Abstract—We consider a network of binary-valued sensors with a fusion center. The fusion center has to perform K-means clustering on the binary data transmitted by the sensors. In order to reduce the amount of data transmitted within the network, the sensors compress their data with a source coding scheme based on LDPC codes. We propose to apply the K-means algorithm directly over the compressed data without reconstructing the original sensors measurements, in order to avoid potentially complex decoding operations. We provide approximated expressions of the error probabilities of the K-means steps in the compressed domain. From these expressions, we show that applying the Kmeans algorithm in the compressed domain enables to recover the clusters of the original domain. Monte Carlo simulations illustrate the accuracy of the obtained approximated error probabilities, and show that the coding rate needed to perform K-means clustering in the compressed domain is lower than the rate needed to reconstruct all the measurements.

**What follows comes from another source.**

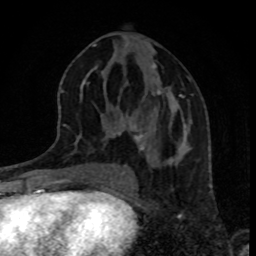
Breast MRI, one axial slice. Position 41 of 80 along the scan axis. Cropped to one breast. Dynamic contrast-enhanced series, time point 2 of 8 at this slice position (early post-contrast). 1.5 T. TE 4.2 ms, TR 7 ms. 2 mm slice thickness. 256 × 256 image matrix, field of view 160 × 160 mm. Female patient.
Structures marked on this image (semi-automatically segmented with operator editing):
- enhancing-tissue mask used for the functional tumour volume (all voxels passing the contrast-enhancement thresholds inside the analysis volume; usually the tumour): bounding box (x1, y1, x2, y2) in pixels: (130, 64, 189, 160)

Conclusion: In this paper, we considered a network of sensors which transmit their compressed binary measurements to a fusion center. We proposed to apply the K-means algorithm directly over the compressed data, without reconstructing the sensor measurements. From a theoretical analysis and Monte Carlo simulations, we showed the efficiency of applying K-means in the compressed domain. We also showed that the rate needed to perform K-means on the compressed vectors is lower than the rate needed to reconstruct all the measurements.